The Square With No Name?
Right you are. Where is ‘The Square with No Name’?
Don’t know. You can’t find it on any map.
Ha, ha, indeed
It’s where Bridge Street, King Street West and St Mary's Parsonage come together under the Inland Revenue Building and just next to the Masonic Hall. The fourth side of the square is Motor Street and is about twenty metres long.
Masonic Hall? Was the square created by men with one trouser leg rolled up and careers in the Police?
No, I guess it was created by men with clip-boards in the Planning Department. By accident – I reckon. This is all guesswork as I can’t find any mention of the square in Central Library. Then again not having a name makes it a bit difficult to look up.
When was the Square with No Name created?
Sometime in the fifties. It’s probably a shaven off remnant of the Manchester Plan of 1945. There was WWII bomb damage in this area but it doesn’t seem to have affected the site of the future Square with No Name.
What was the Manchester Plan of 1945?
It was a wholescale re-imagining of the city centre and suburbs: tatty Victorian buildings would go (just a few would be spared – although not the Town Hall), replaced by boulevards and sleek modern buildings. Manchester would bow down to the Age of the Car.

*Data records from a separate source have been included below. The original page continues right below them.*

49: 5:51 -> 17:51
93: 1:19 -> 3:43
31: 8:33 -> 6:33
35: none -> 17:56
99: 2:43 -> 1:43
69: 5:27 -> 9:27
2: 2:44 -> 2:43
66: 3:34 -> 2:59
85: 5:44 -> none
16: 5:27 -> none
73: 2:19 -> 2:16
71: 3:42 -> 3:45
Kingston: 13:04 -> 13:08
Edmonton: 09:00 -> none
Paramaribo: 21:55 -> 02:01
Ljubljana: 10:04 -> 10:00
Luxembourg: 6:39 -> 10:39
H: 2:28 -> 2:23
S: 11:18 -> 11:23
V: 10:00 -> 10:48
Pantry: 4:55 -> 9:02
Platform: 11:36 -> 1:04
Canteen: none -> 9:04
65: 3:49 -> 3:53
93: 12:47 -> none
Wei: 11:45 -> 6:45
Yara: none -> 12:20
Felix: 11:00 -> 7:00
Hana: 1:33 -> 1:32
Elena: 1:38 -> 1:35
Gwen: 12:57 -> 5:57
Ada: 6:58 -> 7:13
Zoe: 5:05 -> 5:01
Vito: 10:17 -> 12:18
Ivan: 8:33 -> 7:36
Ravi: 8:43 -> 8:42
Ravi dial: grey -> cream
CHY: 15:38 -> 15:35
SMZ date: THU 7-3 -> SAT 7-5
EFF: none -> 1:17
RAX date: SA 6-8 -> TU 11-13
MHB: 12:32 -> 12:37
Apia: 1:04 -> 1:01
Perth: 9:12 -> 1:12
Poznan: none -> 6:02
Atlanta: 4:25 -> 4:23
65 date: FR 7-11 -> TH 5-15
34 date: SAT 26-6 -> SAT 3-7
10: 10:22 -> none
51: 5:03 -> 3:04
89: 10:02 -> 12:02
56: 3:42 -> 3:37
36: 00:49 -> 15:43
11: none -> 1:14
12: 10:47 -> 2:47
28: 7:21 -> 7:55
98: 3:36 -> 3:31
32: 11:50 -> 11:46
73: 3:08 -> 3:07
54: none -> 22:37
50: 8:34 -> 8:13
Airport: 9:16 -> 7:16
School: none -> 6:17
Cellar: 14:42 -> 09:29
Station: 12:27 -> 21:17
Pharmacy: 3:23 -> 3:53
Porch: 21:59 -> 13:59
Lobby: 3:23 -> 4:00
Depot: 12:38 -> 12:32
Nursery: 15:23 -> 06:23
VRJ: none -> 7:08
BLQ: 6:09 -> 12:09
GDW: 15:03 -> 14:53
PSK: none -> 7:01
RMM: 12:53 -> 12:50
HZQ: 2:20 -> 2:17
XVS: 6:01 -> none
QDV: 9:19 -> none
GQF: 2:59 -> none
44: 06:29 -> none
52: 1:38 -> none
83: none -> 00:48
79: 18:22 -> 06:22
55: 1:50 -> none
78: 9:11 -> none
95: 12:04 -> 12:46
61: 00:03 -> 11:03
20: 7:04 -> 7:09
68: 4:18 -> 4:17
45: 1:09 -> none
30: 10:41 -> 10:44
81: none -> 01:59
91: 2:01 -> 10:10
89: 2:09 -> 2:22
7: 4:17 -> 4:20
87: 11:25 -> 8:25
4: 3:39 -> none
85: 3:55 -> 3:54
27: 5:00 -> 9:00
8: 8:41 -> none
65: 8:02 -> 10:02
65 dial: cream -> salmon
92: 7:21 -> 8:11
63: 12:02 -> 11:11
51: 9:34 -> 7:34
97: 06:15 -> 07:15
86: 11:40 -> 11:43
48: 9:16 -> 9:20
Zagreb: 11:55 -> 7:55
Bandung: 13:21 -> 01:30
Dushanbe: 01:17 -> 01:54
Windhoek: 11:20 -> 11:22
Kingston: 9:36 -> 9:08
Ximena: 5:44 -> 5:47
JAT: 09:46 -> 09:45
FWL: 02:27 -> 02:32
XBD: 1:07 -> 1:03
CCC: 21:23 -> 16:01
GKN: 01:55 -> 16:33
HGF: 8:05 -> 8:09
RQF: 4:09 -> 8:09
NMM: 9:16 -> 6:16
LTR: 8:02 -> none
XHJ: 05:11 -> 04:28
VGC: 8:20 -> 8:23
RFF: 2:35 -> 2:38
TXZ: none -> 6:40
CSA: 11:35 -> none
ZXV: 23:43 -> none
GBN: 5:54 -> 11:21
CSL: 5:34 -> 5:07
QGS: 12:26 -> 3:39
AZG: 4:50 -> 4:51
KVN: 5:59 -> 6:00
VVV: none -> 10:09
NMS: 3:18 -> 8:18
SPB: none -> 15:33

Even the Town Hall might have gone?
Yes. Let me explain. Broken as a superpower Britain found it hard to face its past. A dirty, bombed, Manchester being the first urban centre of the Industrial Revolution was one of the worst for avoiding a glance in the mirror. It was probably too painful, the future was clearly going to be more uncertain with less global punch.
Better then to wipe all that away, get rid of the old stuff, with its dodgy politics and Imperialism. Make a fresh start.
There is something superb about the optimism of the Manchester Plan but if carried through we would have been left with a Stalinist city centre like Nova Huta close to Cracow. In fact it’s only superb because it failed, the vision is thrilling, the reality, apart from one or two ideas, would have been horrific. Instead of the glorious mess of Manchester architecture we would have been left with a regimented and uniform streetscene.
Nova Huta - grimly uniform
What’s this got to do with the Square with No Name again?
The area here was supposed to be completely cleared. Salford Central Station just over the river from the Square with No Name was going to be a massive transport interchange. The area would have been filled with new buildings leading down to the River Irwell which was to be culvetted and made to disappear under a dual carriageway. The river was still smelly with industry so it seemed like a grand idea – hide it rather than clean it. On the illustration below, Bridge Street is on the extreme left, with the Irwell carriageway curving round the lower middle foreground. You can spot buildings which would have been 'spared' such as John Rylands Library and Sunlight House. Anyway back to the Square with No Name: it may have had a title at one time.
The 1945 Plan
What was that?
Albert Place. This was the last part of Bridge Street before the bridge to Salford which is called Albert Bridge. But that doesn’t seem to have matched the site of the Square With No Name exactly. In one of the old photographs you can see some of the businesses and buildings that disappeared post-war: Grundy’s Rubber Products, The Old Curiosity Shop, a School of Antiques. Odd sounding business that last one. A famous shop did open here in the sixties when the Square with No Name was in existence. That was Edwardia.
And why was Edwardia famous?
It was bi-partisan, it crossed the dividing line, it was the clothes emporium of two football fops: Mike Summerbee of Manchester City and George Best of Manchester United. You can see it pictured here, with Regina, the womenswear bit. Edwardia is now Starbucks, with Mojo above. Bestie probably would have preferred the club round the corner where the Liars Club is than sitting around with a tall mocha and extra cream. There have been nick-names for the area.
With the down draught produced by the splendid Albert Bridge House by EH Banks from 1959, it was christened ‘Windy Corner’. Duncan Measor in his classic gazetteer of the late eighties, Twin Cities, described the place as the ‘great skirt-lifter, hat-remover and umbrella-destroyer’. During the 'swinging sixties' the wider area was known as 'the Village'. A tad different in character from today's more famous Village though.
Should the Square With No Name be named?
Maybe. We could have a competition to give the place a proper title. Since it’s so close to the the People’s History Museum, we could mark Manchester's radical movements. Radical Square anyone? Union Square? Liberty Square?